-- Information shown --
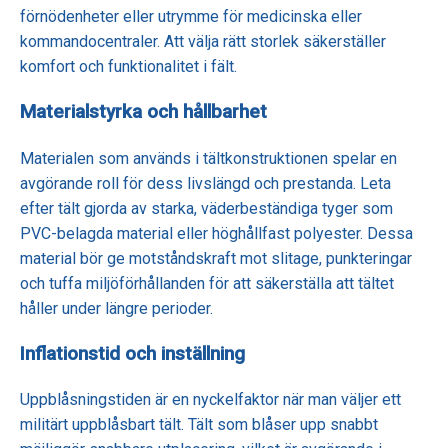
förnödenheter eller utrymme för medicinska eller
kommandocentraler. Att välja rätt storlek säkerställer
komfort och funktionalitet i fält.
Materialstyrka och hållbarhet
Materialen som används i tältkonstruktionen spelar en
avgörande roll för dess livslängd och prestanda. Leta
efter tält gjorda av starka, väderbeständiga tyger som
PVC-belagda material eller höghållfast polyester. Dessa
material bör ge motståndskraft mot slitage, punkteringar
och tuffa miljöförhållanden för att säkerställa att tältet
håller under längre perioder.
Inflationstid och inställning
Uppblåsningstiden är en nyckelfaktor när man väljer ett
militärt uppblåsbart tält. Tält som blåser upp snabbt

==

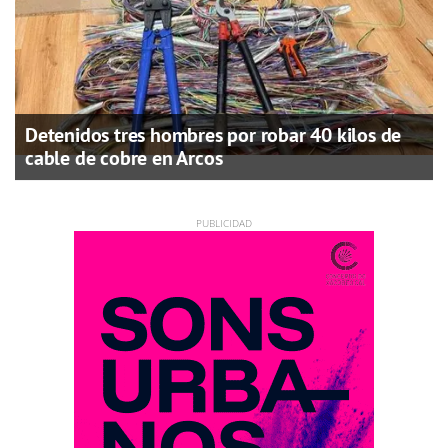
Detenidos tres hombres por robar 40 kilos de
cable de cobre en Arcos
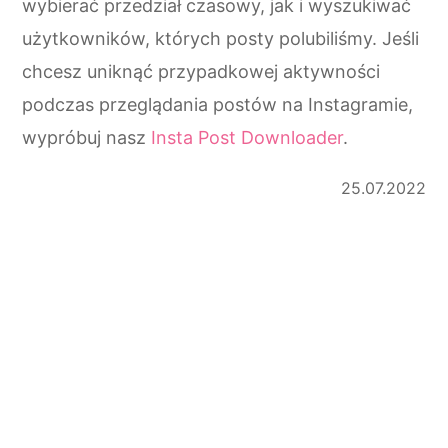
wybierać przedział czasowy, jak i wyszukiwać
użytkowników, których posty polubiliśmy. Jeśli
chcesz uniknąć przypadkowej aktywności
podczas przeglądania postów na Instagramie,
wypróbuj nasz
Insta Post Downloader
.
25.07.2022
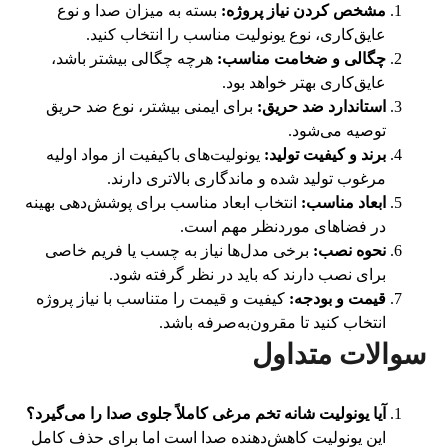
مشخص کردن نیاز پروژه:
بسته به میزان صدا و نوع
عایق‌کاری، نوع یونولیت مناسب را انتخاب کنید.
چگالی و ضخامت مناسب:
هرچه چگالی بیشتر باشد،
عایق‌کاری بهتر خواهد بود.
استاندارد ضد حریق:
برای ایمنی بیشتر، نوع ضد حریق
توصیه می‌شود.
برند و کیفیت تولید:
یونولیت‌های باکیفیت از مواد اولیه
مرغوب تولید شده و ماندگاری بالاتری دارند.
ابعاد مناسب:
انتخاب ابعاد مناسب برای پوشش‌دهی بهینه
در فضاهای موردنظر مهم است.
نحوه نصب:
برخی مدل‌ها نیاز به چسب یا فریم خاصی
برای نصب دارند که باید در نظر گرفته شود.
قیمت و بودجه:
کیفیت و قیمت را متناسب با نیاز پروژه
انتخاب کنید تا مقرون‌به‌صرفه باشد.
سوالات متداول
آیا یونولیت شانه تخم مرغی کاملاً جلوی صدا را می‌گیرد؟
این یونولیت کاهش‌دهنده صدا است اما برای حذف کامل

--

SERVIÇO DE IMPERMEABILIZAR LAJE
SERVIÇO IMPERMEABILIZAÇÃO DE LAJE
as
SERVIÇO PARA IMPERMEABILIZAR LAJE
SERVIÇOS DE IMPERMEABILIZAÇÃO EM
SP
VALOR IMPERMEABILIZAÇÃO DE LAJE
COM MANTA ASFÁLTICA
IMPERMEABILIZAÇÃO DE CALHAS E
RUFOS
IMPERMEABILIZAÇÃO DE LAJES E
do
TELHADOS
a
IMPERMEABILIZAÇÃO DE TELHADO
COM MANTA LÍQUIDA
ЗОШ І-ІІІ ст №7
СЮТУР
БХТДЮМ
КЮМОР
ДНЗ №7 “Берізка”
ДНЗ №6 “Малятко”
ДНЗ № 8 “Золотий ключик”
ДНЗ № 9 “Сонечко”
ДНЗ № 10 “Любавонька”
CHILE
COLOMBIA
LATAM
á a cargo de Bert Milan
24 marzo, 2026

-- Exercise --
Each line with the word "MANTA" in the records above belongs in the result; copy all of them.

-- Task result --
COM MANTA ASFÁLTICA
COM MANTA LÍQUIDA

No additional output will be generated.